Very few people enjoy the process of buying a new or used car from a dealer. ("Let me check with my sales manager." "How much can you afford per month? I'll make it work.") But while those tactics are obvious and annoying, some dealers will run schemes that are downright illegal just to close the sale. Over at Jalopnik, professional car shopper Tom McParland reveals some of those activities as reported by two consumer protection attorneys. Here's one thing attorney Steve Lehto says to watch out for:
Dealers that curbstone. They have a hard time moving the car off their lot so they advertise it on craigslist and pretend it is a private sale. (This may be legal in some states but it certainly is shady). The key? Beware of a private seller claiming they have a dealer doing the paperwork as a favor.
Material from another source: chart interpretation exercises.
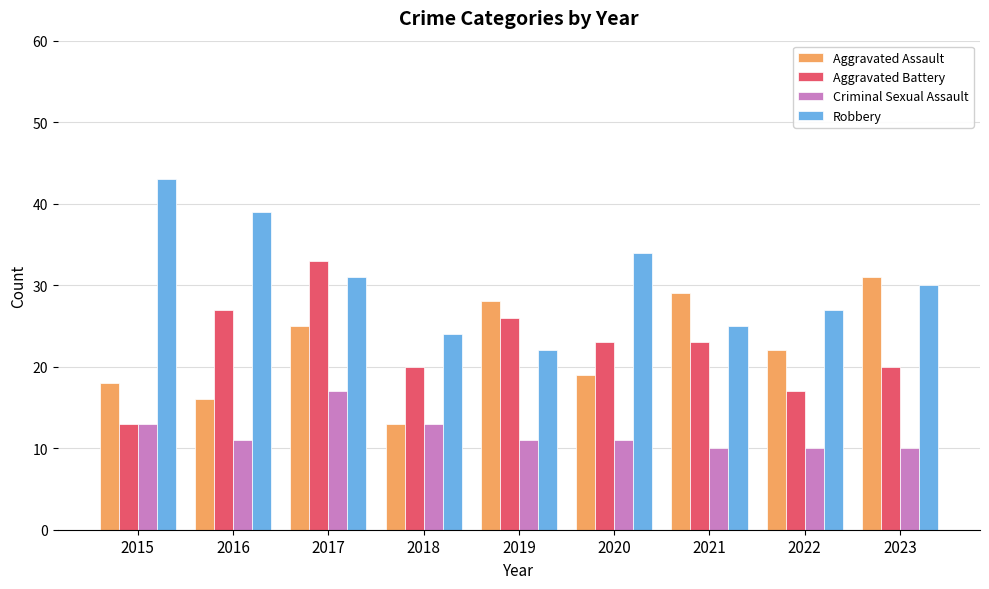

List the labels in order of Robbery value, smallest first.

2019, 2018, 2021, 2022, 2023, 2017, 2020, 2016, 2015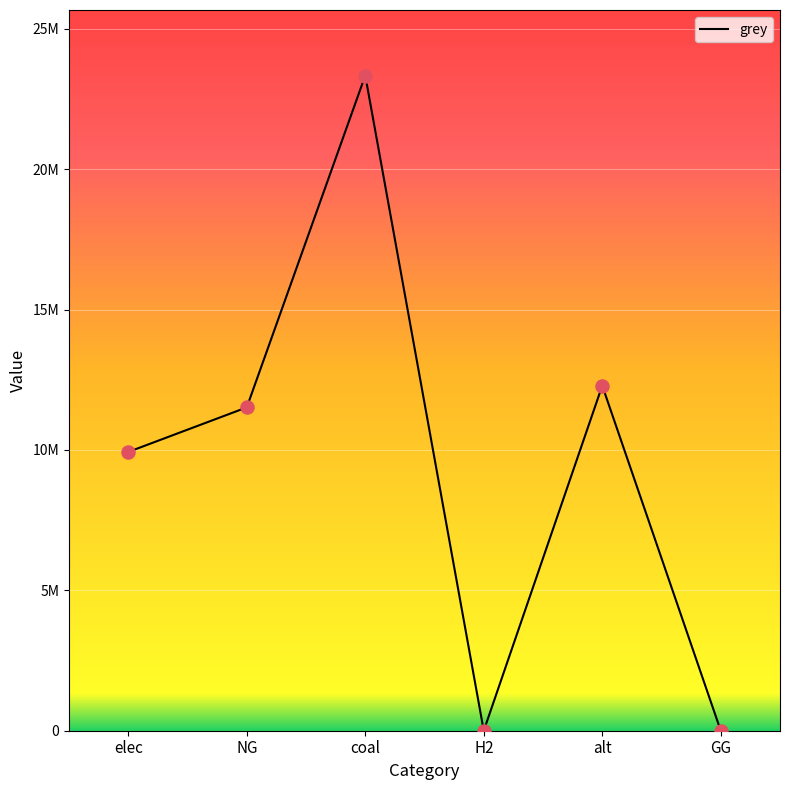

Which has a higher value, alt or GG?

alt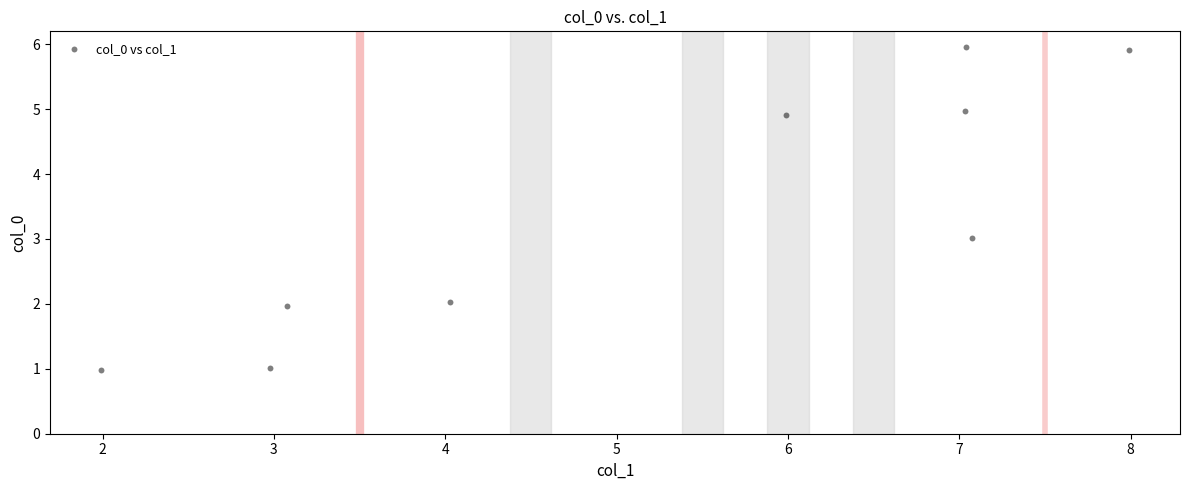

What is the average X value?

5.2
And attorney Daniel Whitney calls out these dealership tricks:
Inflating income and deflating monthly rent on the credit application.
Finance managers are notorious for inflating income so a consumer will qualify for a car that they cannot afford. At the same time, they decrease the consumer's monthly rent for the same reason. I have seen many consumers with credit applications that say they pay no rent because they "live with family," who also are stated as making double or triple their actual monthly salary…
The dealership steals the GAP (guaranteed auto protection) and/or extended warranty money.
The fraud here is simple. The customer pays for GAP and an extended warranty, but the dealership never pays the premiums. The fraud comes to light when either an accident occurs, and the customer wants to make a GAP claim, or there is a mechanical issue and the customer makes a warranty claim. The customer then finds out that no premium was ever received.